#### [Jobs]
[1] According to the overview of homeland security essays below, why does Secretary Ridge say that security tools, policies, and strategies must keep evolving?
[2] List every essay title quoted in the overview of homeland security essays below.
[3] Resume the overview of homeland security essays below, picking up right after its final sentence.

#### [Provided passage]

───

In “Progress Toward a More Secure and Resilient Nation,” Secretary Napolitano states, “Our experience these past ten years also has made us smarter about the kind of threats we face, and how best to deal with them.” Her essay focuses on the strategy of local hometown security as a key to making our communities and the nation safer in the future. Napolitano argues that, “ … more and more often, state, local, and tribal law enforcement officers — and their community partners — are best positioned to uncover the first signs of terrorist activity.”
Secretary Ridge reminds us, in his essay “Never Any Doubt: A Resilient America,” of the dangers of complacency and that “ten years is enough time to know that in the next ten years, the fight will still be with us.” He also reminds us that as new threats surface, our tools, policies, and security strategies must continue to evolve. “Because after taking fifty years to win the Cold War, while we emerged as the lone superpower, we were also left with a stockpile of weapons, tactics, and diplomatic relationships that were of little utility in the new security environment.”
In “9/11: Before & After,” Secretary Chertoff provides an overview of the “new legal architecture for counterterrorism” which required a refashioning of US laws and processes “focused on three elements of the counterterrorism process: intelligence collection, information integration, and terrorist incapacitation.” His analysis includes observations on the legal challenges that homeland security presents in preventing attacks, sharing information and bringing terrorists to justice.
Assistant Secretary Stockton’s essay, “Ten Years After 9/11: Challenges for the Decade to Come,” is an invitation to practitioners and academics to work in partnership with the Department of Defense to build on the far-reaching progress that has already occurred since 9/11. Stockton identifies two areas that require specific attention: defense support to civil authorities and “a little-known but vital realm of preparedness: civil support to defense.”
HSA also invited faculty from the Naval Postgraduate School’s Center for Homeland Defense and Security (publisher of HSA) to reflect on areas related to their research and teaching. The ten essays presented here provide insight to a broad array of domestic, international, technological, economic, academic, and social topics that influence how we live and govern. More importantly, the faculty essays help us better understand opportunities for increased security over the next decade.

───

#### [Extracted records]
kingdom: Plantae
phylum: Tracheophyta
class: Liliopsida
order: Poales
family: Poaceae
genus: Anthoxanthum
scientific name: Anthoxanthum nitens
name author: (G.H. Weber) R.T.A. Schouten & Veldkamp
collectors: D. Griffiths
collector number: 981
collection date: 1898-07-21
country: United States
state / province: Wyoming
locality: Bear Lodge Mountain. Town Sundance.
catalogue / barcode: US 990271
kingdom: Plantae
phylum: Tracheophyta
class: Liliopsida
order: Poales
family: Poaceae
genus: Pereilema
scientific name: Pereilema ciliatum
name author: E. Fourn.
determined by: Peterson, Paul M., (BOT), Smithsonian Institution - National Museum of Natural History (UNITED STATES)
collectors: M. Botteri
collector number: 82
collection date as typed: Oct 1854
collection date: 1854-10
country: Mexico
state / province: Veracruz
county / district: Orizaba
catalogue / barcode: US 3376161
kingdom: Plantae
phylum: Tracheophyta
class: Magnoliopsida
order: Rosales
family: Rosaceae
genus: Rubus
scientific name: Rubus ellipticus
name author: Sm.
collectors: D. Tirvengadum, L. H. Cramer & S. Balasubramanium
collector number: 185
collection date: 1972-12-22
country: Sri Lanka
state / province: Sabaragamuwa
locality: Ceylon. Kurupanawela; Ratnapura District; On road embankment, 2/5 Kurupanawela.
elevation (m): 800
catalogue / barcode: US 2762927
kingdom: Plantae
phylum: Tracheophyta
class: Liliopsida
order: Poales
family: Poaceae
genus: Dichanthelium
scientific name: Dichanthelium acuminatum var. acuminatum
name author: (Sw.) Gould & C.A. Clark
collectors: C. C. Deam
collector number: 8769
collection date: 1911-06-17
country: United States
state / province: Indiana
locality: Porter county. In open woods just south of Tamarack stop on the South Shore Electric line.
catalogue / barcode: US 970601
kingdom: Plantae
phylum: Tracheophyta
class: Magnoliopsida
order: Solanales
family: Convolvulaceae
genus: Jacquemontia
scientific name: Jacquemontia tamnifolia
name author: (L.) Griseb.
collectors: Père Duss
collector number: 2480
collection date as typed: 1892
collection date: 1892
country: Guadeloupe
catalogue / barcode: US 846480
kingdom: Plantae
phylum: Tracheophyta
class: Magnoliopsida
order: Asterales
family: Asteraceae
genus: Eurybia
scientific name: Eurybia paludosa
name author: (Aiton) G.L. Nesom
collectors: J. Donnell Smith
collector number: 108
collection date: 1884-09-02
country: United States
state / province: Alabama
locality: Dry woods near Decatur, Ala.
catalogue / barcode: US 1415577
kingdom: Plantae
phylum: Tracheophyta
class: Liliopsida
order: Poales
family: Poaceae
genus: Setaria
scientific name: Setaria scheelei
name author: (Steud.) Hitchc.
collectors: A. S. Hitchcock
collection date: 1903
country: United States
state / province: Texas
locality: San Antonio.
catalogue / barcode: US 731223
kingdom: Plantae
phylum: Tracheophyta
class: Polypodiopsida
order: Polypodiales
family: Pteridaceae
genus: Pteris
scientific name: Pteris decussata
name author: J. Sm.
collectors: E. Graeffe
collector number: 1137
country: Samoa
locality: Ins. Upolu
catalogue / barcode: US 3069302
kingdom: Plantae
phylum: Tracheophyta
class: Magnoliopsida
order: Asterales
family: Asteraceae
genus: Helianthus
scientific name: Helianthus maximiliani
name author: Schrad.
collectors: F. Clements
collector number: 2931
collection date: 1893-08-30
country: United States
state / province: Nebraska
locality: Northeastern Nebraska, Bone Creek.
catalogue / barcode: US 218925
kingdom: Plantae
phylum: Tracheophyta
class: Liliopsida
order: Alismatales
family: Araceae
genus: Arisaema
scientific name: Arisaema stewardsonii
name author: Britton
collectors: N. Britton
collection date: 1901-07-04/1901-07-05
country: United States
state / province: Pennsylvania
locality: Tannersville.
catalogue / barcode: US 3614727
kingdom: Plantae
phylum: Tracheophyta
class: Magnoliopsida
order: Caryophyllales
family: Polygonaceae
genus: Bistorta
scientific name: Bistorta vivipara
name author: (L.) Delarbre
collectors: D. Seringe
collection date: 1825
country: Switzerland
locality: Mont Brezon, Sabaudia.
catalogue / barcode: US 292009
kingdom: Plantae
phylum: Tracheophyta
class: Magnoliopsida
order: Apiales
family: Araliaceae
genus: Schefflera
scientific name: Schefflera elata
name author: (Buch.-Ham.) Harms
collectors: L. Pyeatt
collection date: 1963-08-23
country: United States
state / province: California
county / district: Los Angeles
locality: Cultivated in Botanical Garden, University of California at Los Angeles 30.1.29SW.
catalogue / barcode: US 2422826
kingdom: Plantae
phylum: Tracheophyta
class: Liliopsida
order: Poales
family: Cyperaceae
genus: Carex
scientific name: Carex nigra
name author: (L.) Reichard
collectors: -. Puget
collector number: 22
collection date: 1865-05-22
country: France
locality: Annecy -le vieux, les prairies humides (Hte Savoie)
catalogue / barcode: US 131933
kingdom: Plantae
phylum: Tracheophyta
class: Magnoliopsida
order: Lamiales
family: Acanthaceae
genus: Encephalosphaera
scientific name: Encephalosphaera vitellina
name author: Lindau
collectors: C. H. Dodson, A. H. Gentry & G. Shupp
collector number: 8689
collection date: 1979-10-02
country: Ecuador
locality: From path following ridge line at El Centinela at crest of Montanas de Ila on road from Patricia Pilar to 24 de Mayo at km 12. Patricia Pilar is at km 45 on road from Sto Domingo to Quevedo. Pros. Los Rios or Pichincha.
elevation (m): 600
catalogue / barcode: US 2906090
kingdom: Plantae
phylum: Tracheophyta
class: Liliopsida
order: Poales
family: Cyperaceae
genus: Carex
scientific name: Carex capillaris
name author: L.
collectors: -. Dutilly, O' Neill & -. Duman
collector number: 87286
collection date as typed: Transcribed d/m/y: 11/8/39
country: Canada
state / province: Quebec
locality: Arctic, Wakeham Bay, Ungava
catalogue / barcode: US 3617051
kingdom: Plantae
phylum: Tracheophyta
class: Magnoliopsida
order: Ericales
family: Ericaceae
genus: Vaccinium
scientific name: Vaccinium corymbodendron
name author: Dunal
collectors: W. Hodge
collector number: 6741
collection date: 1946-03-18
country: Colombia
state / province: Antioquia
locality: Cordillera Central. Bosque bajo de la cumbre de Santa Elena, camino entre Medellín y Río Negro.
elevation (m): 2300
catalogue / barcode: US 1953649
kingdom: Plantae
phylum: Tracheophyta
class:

───

#### [Results]
[1] After fifty years spent winning the Cold War, the United States emerged as the lone superpower. It was also left with a stockpile of weapons, tactics, and diplomatic relationships that were of little use in the new security environment. As new threats surface, its tools and strategies have to change with them.

[2]
- "Progress Toward a More Secure and Resilient Nation"
- "Never Any Doubt: A Resilient America"
- "9/11: Before & After"
- "Ten Years After 9/11: Challenges for the Decade to Come"

[3]
In “Does Homeland Security Exist Outside The United States?” Nadav Morag contends “Homeland security is a uniquely American concept. It is a product of American geographic isolation and the strong tendency throughout American history to believe that there was a clear divide between events, issues and problems outside US borders and those inside US borders.” In answering the question, he examines how other countries have organized their security policies, strategies, and plans.
John Rollins provides a transnational perspective on how the US approaches homeland security. As US economic, political, social, and environmental interests become more global, so have security threats. Rollins believes “the US no longer has the geographic or economic luxury of approaching security issues from a domestic or international perspective. Regardless of where a threat emanates from, today’s security professionals need to recognize, respond, and appreciate the near- and long-term transnational implications of risks facing the nation.”
One security component that was the focus of much scrutiny following 9/11 is the US intelligence and information sharing system. In “Domestic Intelligence Today: More Security but Less Liberty?” Erik Dahl discusses the reshaping of the US intelligence system over the past ten years and argues “that even though we as a nation decided not to establish a domestic intelligence organization, we have in recent years done just that….” His overview concludes that while progress has been made, “… the development of a vast domestic intelligence structure since 9/11 has moved the balance [between security and liberty] quite firmly in the direction of more security, but less liberty.”
Adaptable, creative, risk-taking, and innovative are words that are used to describe entrepreneurs, especially in the technology sector. They are also words that could be used to describe al-Qaeda during the past ten years. Rodrigo Nieto-Gómez looks at the innovation process that drives the technology sector and how the convergence of technology made 9/11 possible. He also explores the difficulties that technology convergence poses for homeland security professionals. “This retrospective distortion creates a security ecosystem where homeland security practitioners feel pressured to try to ‘connect the dots’ every time, instead of adapting to an environment of emerging patterns and mutating dots that cannot be connected.”
“If there is any advantage to being at war, it is that it creates conditions for exploring new knowledge and gathering disparate players around the flagpole for support.” Stan Supinski’s essay, “Security Studies: The Homeland Adapts,” examines the development of homeland security education since 9/11 and the influences that have helped to shape its evolution. Supinski highlights some key challenges that remain to be addressed in order for homeland security to achieve academic maturity.
The essay by Susan Page Hocevar, Erik Jansen, and Gail Fann Thomas is an example of the maturing of homeland security as an academic area of study. “Inter-Organizational Collaboration: Addressing the Challenge,” demonstrates how scholars have become engaged in theoretical work that can provide the basis for new homeland security policies, plans and organizational arrangements. The authors’ work focuses on identifying factors that contribute to effective inter-organizational collaboration and the factors that inhibit collaboration. This is an area that has proven to be one of the most critical challenges for the homeland security community.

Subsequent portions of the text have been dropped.